_Task to carry out_.
Repeat the records exactly. Every line must match.

_Dataset records_.
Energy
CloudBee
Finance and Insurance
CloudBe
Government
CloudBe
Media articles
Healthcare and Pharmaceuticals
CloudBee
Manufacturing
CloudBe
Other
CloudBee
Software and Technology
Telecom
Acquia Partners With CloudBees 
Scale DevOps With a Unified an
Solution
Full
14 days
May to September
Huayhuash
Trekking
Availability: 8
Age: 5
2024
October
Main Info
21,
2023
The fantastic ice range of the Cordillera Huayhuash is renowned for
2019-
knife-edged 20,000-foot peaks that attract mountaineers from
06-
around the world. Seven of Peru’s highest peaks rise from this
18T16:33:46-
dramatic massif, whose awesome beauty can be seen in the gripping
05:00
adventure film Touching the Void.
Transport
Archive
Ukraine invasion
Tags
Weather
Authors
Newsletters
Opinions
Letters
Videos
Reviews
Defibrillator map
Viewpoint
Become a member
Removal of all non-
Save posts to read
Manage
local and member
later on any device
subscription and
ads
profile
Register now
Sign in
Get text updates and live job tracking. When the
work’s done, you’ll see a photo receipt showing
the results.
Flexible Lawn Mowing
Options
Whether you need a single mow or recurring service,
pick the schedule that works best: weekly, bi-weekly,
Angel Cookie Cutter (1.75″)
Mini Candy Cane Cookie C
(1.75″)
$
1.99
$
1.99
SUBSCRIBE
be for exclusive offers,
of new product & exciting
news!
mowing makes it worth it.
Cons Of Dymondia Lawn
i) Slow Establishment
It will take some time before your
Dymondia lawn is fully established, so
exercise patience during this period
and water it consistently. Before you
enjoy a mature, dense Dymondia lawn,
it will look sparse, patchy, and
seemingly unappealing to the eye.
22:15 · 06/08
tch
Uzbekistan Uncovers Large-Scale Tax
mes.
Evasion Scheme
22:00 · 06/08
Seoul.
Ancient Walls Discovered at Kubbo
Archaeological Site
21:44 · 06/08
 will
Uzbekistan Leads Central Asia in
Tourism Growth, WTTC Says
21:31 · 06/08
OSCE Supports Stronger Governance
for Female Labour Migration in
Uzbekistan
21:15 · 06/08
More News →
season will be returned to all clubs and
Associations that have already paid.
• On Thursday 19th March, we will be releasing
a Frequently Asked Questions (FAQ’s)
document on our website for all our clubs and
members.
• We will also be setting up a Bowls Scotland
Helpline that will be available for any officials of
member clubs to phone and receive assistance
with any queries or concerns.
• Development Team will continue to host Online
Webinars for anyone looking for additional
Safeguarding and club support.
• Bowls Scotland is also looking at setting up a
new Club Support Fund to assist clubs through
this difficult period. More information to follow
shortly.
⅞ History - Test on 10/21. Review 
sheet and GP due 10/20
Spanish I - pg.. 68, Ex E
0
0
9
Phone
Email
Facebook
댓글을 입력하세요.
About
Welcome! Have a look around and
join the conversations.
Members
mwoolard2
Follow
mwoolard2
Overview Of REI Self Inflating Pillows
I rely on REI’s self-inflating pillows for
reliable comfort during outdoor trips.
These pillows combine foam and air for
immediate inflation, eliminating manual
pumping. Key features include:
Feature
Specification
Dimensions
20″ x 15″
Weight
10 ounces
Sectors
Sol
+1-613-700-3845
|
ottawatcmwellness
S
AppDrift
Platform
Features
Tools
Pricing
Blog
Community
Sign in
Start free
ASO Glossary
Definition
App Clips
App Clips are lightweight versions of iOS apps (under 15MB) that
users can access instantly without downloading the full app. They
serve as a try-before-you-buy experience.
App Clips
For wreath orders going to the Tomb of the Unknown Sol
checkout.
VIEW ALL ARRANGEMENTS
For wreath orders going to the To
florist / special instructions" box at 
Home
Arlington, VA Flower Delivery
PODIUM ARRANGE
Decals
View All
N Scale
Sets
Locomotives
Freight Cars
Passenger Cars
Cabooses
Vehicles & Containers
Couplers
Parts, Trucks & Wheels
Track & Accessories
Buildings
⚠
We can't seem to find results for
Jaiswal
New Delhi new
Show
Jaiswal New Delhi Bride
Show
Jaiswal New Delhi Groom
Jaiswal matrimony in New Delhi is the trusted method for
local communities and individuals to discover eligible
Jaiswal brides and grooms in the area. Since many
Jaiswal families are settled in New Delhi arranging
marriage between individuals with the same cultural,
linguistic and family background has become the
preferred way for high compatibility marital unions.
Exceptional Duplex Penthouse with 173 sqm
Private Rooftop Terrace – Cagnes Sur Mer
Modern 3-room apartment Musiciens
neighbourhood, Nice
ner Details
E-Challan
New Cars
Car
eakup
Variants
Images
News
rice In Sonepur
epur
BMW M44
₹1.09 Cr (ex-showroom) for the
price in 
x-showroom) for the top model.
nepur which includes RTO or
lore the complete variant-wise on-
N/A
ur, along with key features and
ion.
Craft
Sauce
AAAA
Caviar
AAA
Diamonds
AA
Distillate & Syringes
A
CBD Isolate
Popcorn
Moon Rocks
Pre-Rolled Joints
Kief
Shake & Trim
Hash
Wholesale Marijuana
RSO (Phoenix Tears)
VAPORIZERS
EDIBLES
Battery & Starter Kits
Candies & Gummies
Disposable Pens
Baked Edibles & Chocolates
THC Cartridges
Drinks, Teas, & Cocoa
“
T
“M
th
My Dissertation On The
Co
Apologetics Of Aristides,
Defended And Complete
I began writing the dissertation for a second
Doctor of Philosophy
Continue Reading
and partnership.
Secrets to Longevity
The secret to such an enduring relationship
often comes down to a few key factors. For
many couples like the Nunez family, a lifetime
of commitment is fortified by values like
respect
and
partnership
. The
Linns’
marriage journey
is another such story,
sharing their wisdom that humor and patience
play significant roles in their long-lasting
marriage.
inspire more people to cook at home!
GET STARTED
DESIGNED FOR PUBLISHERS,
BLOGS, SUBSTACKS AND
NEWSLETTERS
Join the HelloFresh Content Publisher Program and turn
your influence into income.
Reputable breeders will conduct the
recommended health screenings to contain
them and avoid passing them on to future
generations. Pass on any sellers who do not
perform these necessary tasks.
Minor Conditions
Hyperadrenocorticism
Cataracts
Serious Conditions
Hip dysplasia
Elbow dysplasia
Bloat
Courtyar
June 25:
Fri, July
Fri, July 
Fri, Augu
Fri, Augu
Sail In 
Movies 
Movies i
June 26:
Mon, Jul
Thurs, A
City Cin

_Response for this exercise_.
Energy
CloudBee
Finance and Insurance
CloudBe
Government
CloudBe
Media articles
Healthcare and Pharmaceuticals
CloudBee
Manufacturing
CloudBe
Other
CloudBee
Software and Technology
Telecom
Acquia Partners With CloudBees 
Scale DevOps With a Unified an
Solution
Full
14 days
May to September
Huayhuash
Trekking
Availability: 8
Age: 5
2024
October
Main Info
21,
2023
The fantastic ice range of the Cordillera Huayhuash is renowned for
2019-
knife-edged 20,000-foot peaks that attract mountaineers from
06-
around the world. Seven of Peru’s highest peaks rise from this
18T16:33:46-
dramatic massif, whose awesome beauty can be seen in the gripping
05:00
adventure film Touching the Void.
Transport
Archive
Ukraine invasion
Tags
Weather
Authors
Newsletters
Opinions
Letters
Videos
Reviews
Defibrillator map
Viewpoint
Become a member
Removal of all non-
Save posts to read
Manage
local and member
later on any device
subscription and
ads
profile
Register now
Sign in
Get text updates and live job tracking. When the
work’s done, you’ll see a photo receipt showing
the results.
Flexible Lawn Mowing
Options
Whether you need a single mow or recurring service,
pick the schedule that works best: weekly, bi-weekly,
Angel Cookie Cutter (1.75″)
Mini Candy Cane Cookie C
(1.75″)
$
1.99
$
1.99
SUBSCRIBE
be for exclusive offers,
of new product & exciting
news!
mowing makes it worth it.
Cons Of Dymondia Lawn
i) Slow Establishment
It will take some time before your
Dymondia lawn is fully established, so
exercise patience during this period
and water it consistently. Before you
enjoy a mature, dense Dymondia lawn,
it will look sparse, patchy, and
seemingly unappealing to the eye.
22:15 · 06/08
tch
Uzbekistan Uncovers Large-Scale Tax
mes.
Evasion Scheme
22:00 · 06/08
Seoul.
Ancient Walls Discovered at Kubbo
Archaeological Site
21:44 · 06/08
 will
Uzbekistan Leads Central Asia in
Tourism Growth, WTTC Says
21:31 · 06/08
OSCE Supports Stronger Governance
for Female Labour Migration in
Uzbekistan
21:15 · 06/08
More News →
season will be returned to all clubs and
Associations that have already paid.
• On Thursday 19th March, we will be releasing
a Frequently Asked Questions (FAQ’s)
document on our website for all our clubs and
members.
• We will also be setting up a Bowls Scotland
Helpline that will be available for any officials of
member clubs to phone and receive assistance
with any queries or concerns.
• Development Team will continue to host Online
Webinars for anyone looking for additional
Safeguarding and club support.
• Bowls Scotland is also looking at setting up a
new Club Support Fund to assist clubs through
this difficult period. More information to follow
shortly.
⅞ History - Test on 10/21. Review 
sheet and GP due 10/20
Spanish I - pg.. 68, Ex E
0
0
9
Phone
Email
Facebook
댓글을 입력하세요.
About
Welcome! Have a look around and
join the conversations.
Members
mwoolard2
Follow
mwoolard2
Overview Of REI Self Inflating Pillows
I rely on REI’s self-inflating pillows for
reliable comfort during outdoor trips.
These pillows combine foam and air for
immediate inflation, eliminating manual
pumping. Key features include:
Feature
Specification
Dimensions
20″ x 15″
Weight
10 ounces
Sectors
Sol
+1-613-700-3845
|
ottawatcmwellness
S
AppDrift
Platform
Features
Tools
Pricing
Blog
Community
Sign in
Start free
ASO Glossary
Definition
App Clips
App Clips are lightweight versions of iOS apps (under 15MB) that
users can access instantly without downloading the full app. They
serve as a try-before-you-buy experience.
App Clips
For wreath orders going to the Tomb of the Unknown Sol
checkout.
VIEW ALL ARRANGEMENTS
For wreath orders going to the To
florist / special instructions" box at 
Home
Arlington, VA Flower Delivery
PODIUM ARRANGE
Decals
View All
N Scale
Sets
Locomotives
Freight Cars
Passenger Cars
Cabooses
Vehicles & Containers
Couplers
Parts, Trucks & Wheels
Track & Accessories
Buildings
⚠
We can't seem to find results for
Jaiswal
New Delhi new
Show
Jaiswal New Delhi Bride
Show
Jaiswal New Delhi Groom
Jaiswal matrimony in New Delhi is the trusted method for
local communities and individuals to discover eligible
Jaiswal brides and grooms in the area. Since many
Jaiswal families are settled in New Delhi arranging
marriage between individuals with the same cultural,
linguistic and family background has become the
preferred way for high compatibility marital unions.
Exceptional Duplex Penthouse with 173 sqm
Private Rooftop Terrace – Cagnes Sur Mer
Modern 3-room apartment Musiciens
neighbourhood, Nice
ner Details
E-Challan
New Cars
Car
eakup
Variants
Images
News
rice In Sonepur
epur
BMW M44
₹1.09 Cr (ex-showroom) for the
price in 
x-showroom) for the top model.
nepur which includes RTO or
lore the complete variant-wise on-
N/A
ur, along with key features and
ion.
Craft
Sauce
AAAA
Caviar
AAA
Diamonds
AA
Distillate & Syringes
A
CBD Isolate
Popcorn
Moon Rocks
Pre-Rolled Joints
Kief
Shake & Trim
Hash
Wholesale Marijuana
RSO (Phoenix Tears)
VAPORIZERS
EDIBLES
Battery & Starter Kits
Candies & Gummies
Disposable Pens
Baked Edibles & Chocolates
THC Cartridges
Drinks, Teas, & Cocoa
“
T
“M
th
My Dissertation On The
Co
Apologetics Of Aristides,
Defended And Complete
I began writing the dissertation for a second
Doctor of Philosophy
Continue Reading
and partnership.
Secrets to Longevity
The secret to such an enduring relationship
often comes down to a few key factors. For
many couples like the Nunez family, a lifetime
of commitment is fortified by values like
respect
and
partnership
. The
Linns’
marriage journey
is another such story,
sharing their wisdom that humor and patience
play significant roles in their long-lasting
marriage.
inspire more people to cook at home!
GET STARTED
DESIGNED FOR PUBLISHERS,
BLOGS, SUBSTACKS AND
NEWSLETTERS
Join the HelloFresh Content Publisher Program and turn
your influence into income.
Reputable breeders will conduct the
recommended health screenings to contain
them and avoid passing them on to future
generations. Pass on any sellers who do not
perform these necessary tasks.
Minor Conditions
Hyperadrenocorticism
Cataracts
Serious Conditions
Hip dysplasia
Elbow dysplasia
Bloat
Courtyar
June 25:
Fri, July
Fri, July 
Fri, Augu
Fri, Augu
Sail In 
Movies 
Movies i
June 26:
Mon, Jul
Thurs, A
City Cin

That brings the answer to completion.